Problem requirements
With the line that contains "Rendered at 2001 by 1125 pixels." as the final line, return every line from the start of the data below exactly.

Records for the task
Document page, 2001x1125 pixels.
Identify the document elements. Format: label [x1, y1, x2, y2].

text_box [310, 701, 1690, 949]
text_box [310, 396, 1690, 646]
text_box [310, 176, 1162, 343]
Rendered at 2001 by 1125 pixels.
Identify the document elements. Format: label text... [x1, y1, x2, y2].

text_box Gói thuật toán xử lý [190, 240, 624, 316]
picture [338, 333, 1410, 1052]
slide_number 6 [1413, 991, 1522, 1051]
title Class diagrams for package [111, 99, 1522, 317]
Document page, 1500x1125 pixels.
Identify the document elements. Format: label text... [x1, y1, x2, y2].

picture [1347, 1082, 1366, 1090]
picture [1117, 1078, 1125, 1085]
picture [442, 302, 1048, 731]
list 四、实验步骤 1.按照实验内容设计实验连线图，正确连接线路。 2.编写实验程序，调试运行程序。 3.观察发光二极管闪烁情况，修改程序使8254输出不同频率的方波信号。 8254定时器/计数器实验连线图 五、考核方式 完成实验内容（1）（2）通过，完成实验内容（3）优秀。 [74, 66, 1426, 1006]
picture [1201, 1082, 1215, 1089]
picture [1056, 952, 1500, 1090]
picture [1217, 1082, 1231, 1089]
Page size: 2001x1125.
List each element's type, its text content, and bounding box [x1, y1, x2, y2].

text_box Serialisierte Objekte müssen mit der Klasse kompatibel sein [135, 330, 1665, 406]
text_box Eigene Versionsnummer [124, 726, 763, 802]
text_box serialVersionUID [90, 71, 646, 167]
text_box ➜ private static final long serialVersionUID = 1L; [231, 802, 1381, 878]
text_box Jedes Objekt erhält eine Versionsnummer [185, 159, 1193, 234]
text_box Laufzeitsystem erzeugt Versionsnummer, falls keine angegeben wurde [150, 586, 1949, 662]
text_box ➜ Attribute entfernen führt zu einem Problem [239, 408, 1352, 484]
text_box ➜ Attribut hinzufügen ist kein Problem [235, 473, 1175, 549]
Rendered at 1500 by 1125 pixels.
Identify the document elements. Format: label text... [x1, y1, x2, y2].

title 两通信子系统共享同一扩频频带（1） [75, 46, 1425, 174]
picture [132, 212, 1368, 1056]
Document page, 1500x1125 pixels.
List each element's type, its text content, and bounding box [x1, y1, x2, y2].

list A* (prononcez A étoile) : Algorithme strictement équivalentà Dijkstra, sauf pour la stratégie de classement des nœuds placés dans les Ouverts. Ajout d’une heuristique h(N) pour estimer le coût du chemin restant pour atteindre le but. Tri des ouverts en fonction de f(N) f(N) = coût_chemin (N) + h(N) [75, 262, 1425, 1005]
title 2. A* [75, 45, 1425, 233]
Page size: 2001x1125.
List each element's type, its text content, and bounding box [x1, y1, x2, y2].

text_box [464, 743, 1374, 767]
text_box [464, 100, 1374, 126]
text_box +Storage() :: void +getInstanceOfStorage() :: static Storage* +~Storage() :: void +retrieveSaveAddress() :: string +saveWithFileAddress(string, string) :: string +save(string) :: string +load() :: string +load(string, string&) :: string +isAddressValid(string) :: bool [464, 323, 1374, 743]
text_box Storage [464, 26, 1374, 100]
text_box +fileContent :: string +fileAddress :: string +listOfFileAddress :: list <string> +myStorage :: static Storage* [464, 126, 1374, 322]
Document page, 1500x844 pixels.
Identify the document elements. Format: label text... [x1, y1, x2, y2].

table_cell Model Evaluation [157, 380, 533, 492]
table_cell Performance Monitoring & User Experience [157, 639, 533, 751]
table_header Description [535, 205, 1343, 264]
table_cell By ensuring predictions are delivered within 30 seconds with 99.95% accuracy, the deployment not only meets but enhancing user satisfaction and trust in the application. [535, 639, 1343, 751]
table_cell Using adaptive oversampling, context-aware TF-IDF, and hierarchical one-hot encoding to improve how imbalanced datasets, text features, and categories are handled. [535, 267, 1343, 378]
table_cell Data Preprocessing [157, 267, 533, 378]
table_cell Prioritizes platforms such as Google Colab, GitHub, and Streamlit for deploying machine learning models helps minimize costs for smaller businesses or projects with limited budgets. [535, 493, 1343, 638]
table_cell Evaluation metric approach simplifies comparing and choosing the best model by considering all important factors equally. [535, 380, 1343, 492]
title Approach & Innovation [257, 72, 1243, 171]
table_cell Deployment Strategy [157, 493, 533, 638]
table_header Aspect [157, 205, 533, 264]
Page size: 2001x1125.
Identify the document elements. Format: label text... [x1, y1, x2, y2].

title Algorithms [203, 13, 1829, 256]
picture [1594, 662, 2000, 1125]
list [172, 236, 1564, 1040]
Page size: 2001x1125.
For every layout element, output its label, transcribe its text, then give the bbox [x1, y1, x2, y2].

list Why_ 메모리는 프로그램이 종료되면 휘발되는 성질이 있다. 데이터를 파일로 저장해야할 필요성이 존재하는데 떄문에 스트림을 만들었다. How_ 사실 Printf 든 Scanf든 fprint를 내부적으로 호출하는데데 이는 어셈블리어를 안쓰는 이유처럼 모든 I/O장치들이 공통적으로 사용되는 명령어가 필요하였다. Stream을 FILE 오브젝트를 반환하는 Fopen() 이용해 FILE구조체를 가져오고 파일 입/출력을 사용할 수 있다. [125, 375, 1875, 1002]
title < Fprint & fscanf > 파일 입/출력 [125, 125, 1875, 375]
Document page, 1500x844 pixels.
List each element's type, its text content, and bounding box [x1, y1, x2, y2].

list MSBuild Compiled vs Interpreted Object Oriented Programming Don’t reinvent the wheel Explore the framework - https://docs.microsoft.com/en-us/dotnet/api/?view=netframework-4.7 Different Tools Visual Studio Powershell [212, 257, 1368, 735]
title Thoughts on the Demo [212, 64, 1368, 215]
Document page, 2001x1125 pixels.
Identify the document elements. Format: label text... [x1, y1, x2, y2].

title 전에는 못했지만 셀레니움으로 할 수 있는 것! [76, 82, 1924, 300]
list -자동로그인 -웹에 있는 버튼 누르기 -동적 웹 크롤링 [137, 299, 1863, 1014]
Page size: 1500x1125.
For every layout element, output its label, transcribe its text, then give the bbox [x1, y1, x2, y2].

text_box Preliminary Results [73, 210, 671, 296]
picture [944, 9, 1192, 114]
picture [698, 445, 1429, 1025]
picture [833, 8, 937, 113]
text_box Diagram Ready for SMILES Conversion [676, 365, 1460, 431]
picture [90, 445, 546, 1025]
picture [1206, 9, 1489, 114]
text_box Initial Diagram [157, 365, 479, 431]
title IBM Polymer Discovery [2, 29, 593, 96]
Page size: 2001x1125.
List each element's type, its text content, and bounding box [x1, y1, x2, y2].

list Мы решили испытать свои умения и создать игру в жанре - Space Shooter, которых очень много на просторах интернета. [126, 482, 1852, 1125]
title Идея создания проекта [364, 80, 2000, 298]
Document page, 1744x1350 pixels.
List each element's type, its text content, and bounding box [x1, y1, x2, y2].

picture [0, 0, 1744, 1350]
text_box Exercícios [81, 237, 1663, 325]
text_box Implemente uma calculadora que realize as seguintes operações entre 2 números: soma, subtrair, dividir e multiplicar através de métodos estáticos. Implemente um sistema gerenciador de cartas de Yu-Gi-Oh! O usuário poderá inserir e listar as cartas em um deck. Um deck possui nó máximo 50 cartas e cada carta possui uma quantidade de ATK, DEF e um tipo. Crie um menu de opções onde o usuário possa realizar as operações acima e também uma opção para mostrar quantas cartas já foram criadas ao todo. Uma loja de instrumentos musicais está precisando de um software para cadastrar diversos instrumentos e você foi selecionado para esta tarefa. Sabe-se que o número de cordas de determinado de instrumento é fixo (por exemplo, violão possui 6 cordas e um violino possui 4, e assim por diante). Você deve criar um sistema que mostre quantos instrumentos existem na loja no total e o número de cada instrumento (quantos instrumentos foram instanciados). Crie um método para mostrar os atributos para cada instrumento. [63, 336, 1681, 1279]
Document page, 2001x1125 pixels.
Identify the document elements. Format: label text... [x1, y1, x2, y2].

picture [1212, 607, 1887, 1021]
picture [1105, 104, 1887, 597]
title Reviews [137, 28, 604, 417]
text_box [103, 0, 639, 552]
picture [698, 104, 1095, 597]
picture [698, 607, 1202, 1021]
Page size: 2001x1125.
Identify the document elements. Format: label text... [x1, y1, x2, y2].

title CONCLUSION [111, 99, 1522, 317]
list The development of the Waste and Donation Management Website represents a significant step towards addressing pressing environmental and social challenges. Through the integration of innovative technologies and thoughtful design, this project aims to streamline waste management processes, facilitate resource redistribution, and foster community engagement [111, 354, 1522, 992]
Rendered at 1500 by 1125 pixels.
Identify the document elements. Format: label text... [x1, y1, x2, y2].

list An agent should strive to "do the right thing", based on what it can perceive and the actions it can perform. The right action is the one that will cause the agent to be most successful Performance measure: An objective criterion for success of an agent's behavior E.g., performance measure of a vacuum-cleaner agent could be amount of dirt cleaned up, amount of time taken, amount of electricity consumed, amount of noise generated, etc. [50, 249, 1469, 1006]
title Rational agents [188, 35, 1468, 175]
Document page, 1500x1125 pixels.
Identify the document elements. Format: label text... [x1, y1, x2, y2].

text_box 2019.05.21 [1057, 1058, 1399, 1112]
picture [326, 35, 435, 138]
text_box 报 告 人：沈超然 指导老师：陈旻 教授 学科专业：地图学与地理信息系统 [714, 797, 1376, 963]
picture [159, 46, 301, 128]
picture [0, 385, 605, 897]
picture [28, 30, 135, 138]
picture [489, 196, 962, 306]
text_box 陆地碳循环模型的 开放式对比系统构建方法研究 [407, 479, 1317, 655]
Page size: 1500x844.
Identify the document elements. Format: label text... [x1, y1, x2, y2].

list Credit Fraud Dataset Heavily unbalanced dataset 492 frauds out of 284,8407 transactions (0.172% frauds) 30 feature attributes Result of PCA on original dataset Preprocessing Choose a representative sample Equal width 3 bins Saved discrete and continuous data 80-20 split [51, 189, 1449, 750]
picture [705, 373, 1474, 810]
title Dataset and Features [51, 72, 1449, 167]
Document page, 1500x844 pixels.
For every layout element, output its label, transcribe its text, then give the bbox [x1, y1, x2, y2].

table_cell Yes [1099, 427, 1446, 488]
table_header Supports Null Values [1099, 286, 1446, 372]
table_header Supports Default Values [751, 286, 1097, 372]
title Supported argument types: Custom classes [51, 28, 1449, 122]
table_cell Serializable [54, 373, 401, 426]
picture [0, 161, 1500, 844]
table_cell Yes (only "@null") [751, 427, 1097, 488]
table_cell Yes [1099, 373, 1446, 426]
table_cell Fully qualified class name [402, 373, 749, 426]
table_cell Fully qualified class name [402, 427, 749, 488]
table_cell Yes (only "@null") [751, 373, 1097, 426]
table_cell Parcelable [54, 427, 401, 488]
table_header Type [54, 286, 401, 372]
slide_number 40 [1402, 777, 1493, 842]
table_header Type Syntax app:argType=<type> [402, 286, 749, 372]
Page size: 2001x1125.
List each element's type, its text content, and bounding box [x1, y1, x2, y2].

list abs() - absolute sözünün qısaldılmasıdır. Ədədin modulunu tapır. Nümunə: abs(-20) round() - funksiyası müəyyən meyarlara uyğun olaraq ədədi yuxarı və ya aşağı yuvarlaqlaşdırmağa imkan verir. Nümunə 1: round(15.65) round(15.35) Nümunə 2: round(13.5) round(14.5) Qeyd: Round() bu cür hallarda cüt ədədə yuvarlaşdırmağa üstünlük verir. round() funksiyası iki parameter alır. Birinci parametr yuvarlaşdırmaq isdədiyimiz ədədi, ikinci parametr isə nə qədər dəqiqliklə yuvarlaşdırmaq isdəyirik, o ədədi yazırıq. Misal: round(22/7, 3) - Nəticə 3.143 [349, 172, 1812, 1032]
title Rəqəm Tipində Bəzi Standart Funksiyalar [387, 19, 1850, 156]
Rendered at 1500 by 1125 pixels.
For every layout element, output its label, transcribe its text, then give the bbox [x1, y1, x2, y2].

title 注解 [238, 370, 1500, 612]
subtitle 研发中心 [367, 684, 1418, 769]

The answer
Document page, 2001x1125 pixels.
Identify the document elements. Format: label [x1, y1, x2, y2].

text_box [310, 701, 1690, 949]
text_box [310, 396, 1690, 646]
text_box [310, 176, 1162, 343]
Rendered at 2001 by 1125 pixels.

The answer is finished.